3. (SQL, 15pt) You have relation Orders(OrderID, CustomerID, NumberOfItems, ItemsTotal), Customer(CID, Name, State), StateTax(State, SalesTaxRate).
a) Create SQL-DDL to create these tables (with foreign keys: CustomerID -> CID) and fill them with a small number of records. E.g. in State you could have ('Illinois', 6.25) and ('Michigan', 6) (do not include all US states).
b) Write a query that lists all orders (by OrderID) and the expected price the customer has to pay. Calculate the expected price according to the following rules
The product cost of all items in the order together is ItemsTotal.
To this you need to add shipping costs; shipping costs are calculated as follows: each item by itself costs $0.99 in shipping. Items are bundled in shipments containing (up to) 4 items. Each shipment is $3.99. So two items incur a cost of $5.97 = 2*$0.99 + $3.99, and 5 items $12.93 = 5*$0.99 + 2*$3.99.)

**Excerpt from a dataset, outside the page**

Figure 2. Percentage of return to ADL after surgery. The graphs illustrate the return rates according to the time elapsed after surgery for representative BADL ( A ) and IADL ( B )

Tax is calculated based on ItemsTotal. Everybody pays a basic sales tax of 4%. We also collect tax based on the customer's state's tax-rate (as recorded in StateTax) . So an Illinois customer pays an additional 6.25% on ItemsTotal (for a total of 10.25% in sales tax) and a Michigan customer 6% (a total of 10%).
c) Improve the query to deal with the following situation: Sometimes our order records are incomplete (i.e. contain null values). If we don't have ItemsTotal, the query should not get an expected price for the order (i.e. it should be null). If NumberOfItems is missing, we assume it is 1. If there's a null entry for a state's sales tax in the table we assume it is 0. (Hint: Recall the coalesce function). Hand in your solution of c) separately from the solution to b).
As always, submit screenshots of both queries and output.
4.(SQL, 10pt) We are creating a student mentoring program at our university. Every student can get assigned a student mentor. We implement this by adding a field mentorID to student which is a foreign key referencing Student(SID).
a) [3pt] Modify the student table (using alter table commands) to add the mentorID field, and make it a foreign key referencing Student(SID). Assign mentors to some (not all) of the students. Hint: Make sure MentorID and SID have the same type.
b) [2pt] Write a query which lists all students (SID, Lastname, Firstname) which have not been assigned a mentor.
c) [5pt] Our university has a rule that student mentors must have matching careers with their mentees (grad with grad, ugrad with ugrad). Write a query which lists all mentees (SID, Lastname) which have been assigned a mentor violating this rule. Hint: how many students are involved in this query?
As always, submit screenshots of both queries and output.
5. (Extra Credit only, 10pt) Implement (in the language of your choice), a system that lets you specify f.k.→p.k relations between tables and based on that information determines whether the tables can be created in some order without adding foreign key constraints later, and outputs some such order if it exists, or the information that no such order exists. Include a test-run for our university database.